Fundamental features of AlCl(4)(−)-/AlCl(4)-graphite intercalation compounds of aluminum-ion-based battery cathodes

Up to now, many guest atoms/molecules/ions have been successfully synthesized into graphite to form various compounds. For example, alkali-atom graphite intercalation compounds are verified to reveal stage-n structures, including LiC(6n) and LiM(8n) [M = K, Rb, and Cs; n = 1, 2, 3; 4]. On the other side, AlCl(4)(−)-ion/AlCl(4)-molecule compounds are found to show stage-4 and stage-3 structures at room and lower temperatures, respectively. Stage-1 and stage-2 configurations, with the higher intercalant concentrations, cannot be synthesized in experimental laboratories.
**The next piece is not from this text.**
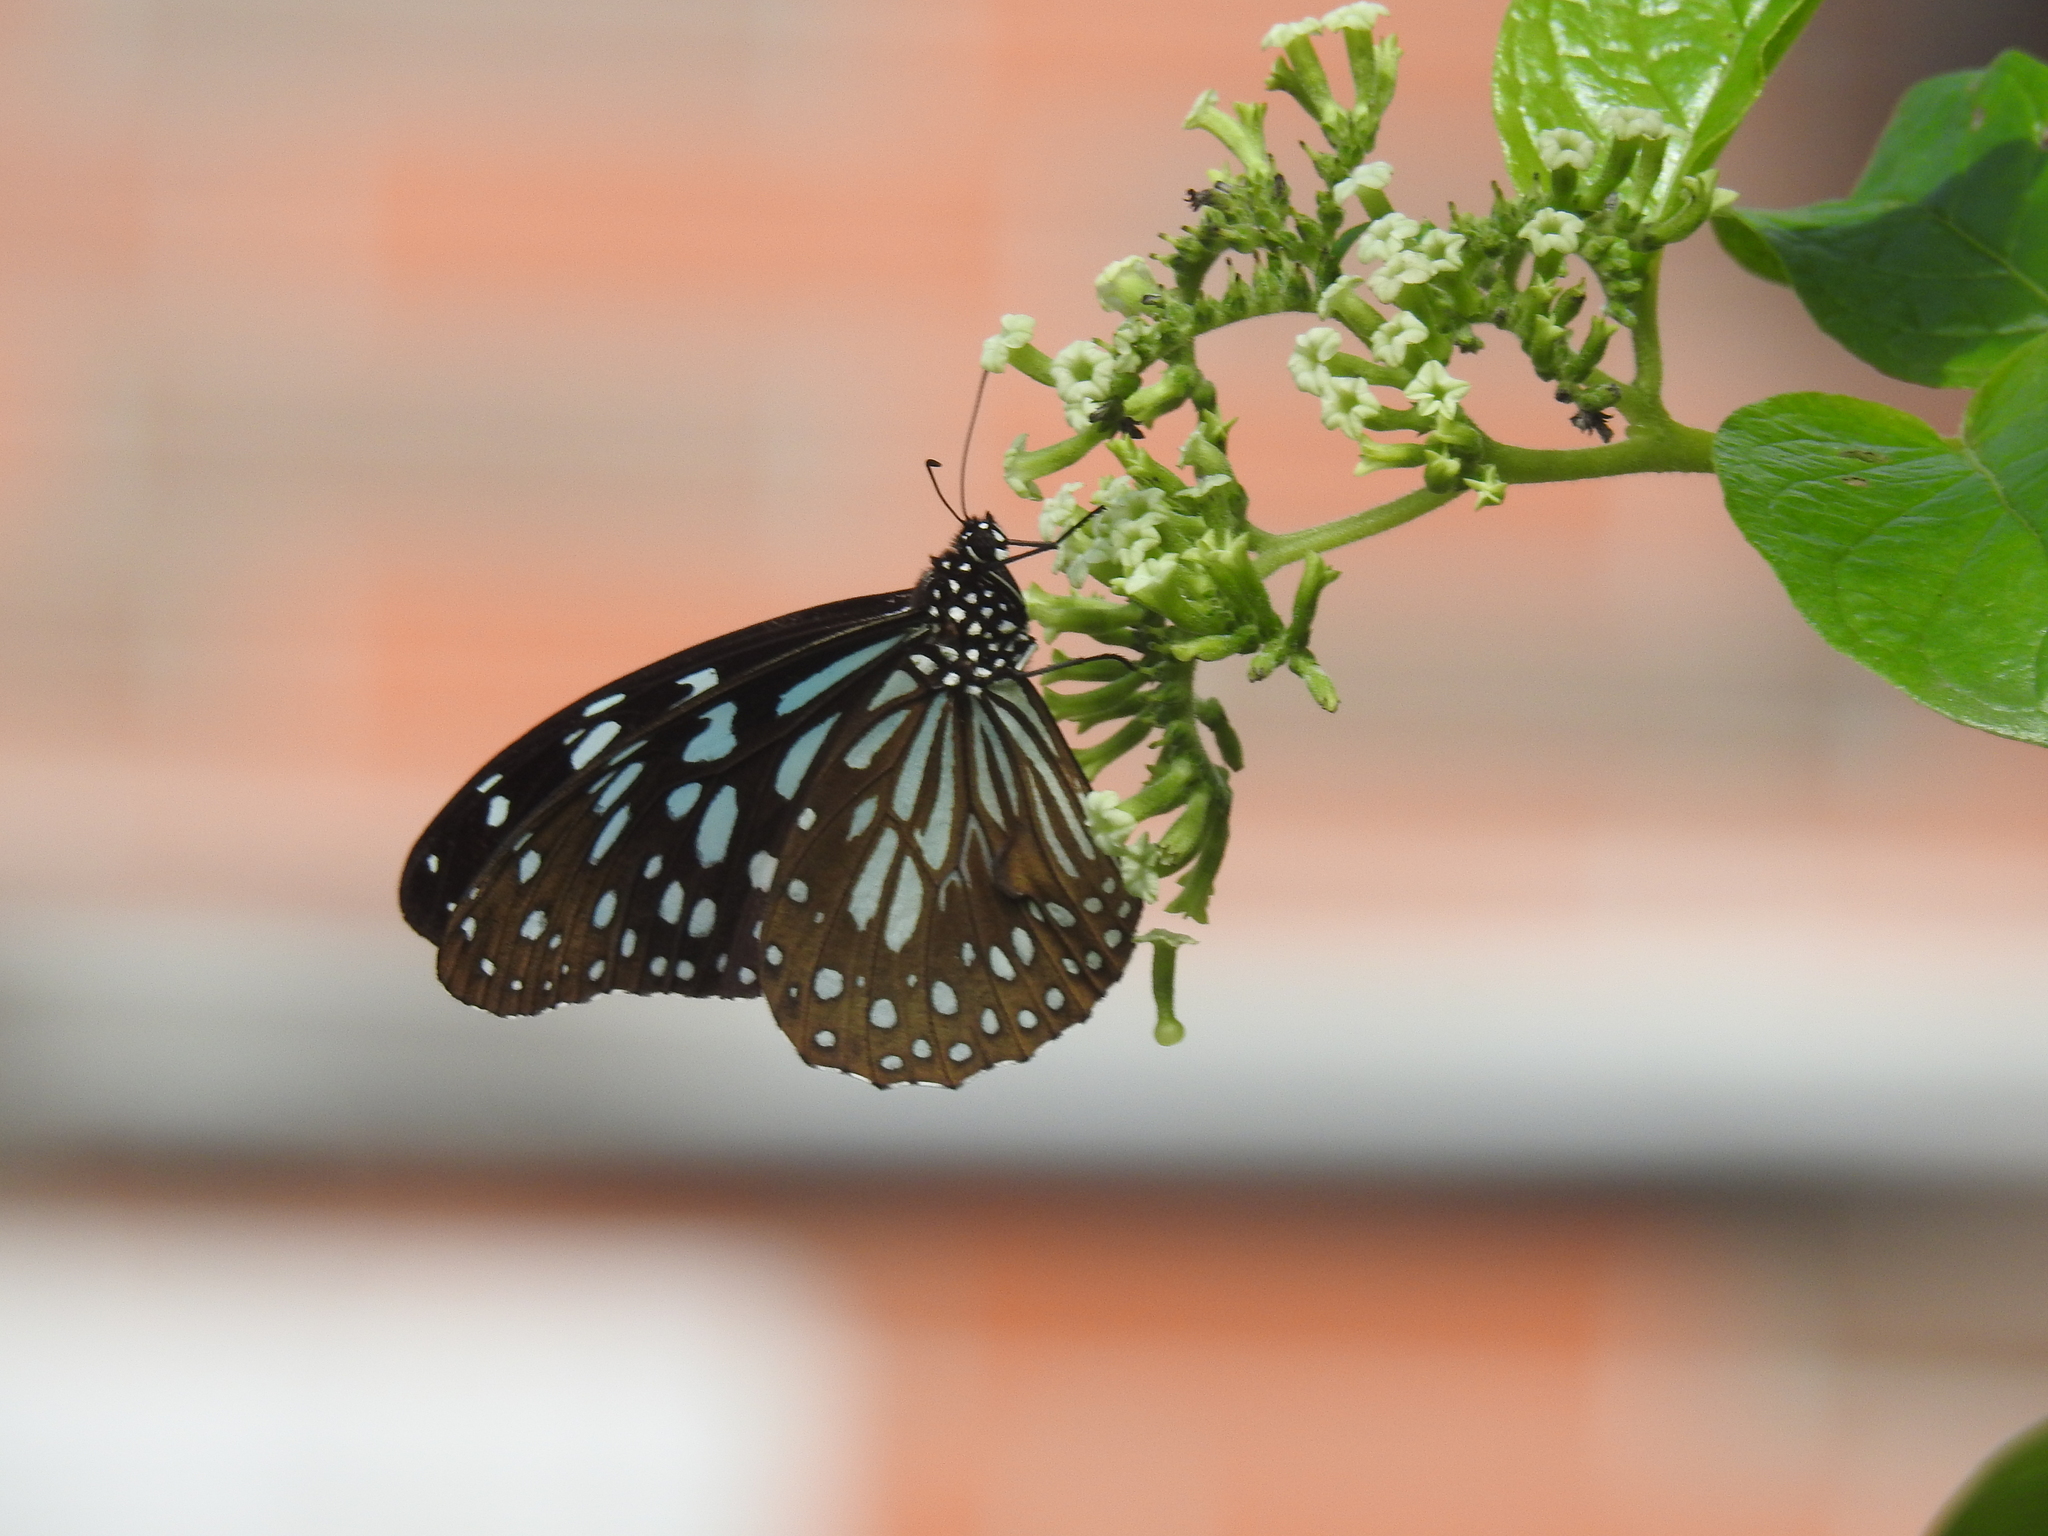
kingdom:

This might arise from the fact that it is quite difficult to build periodical arrangements along the longitudinal z and transverse directions simultaneously for large ions or molecules. Our work is mainly focused on stage-1 and stage-2 systems in terms of geometric and electronic properties. The critical features, being associated with the atom-dominated energy spectra and wave functions within the specific energy ranges, the active multi-orbital hybridization in distinct chemical bonds, and atom- & orbital-decomposed van Hove singularities, will be thoroughly clarified by the delicate simulations and analyses.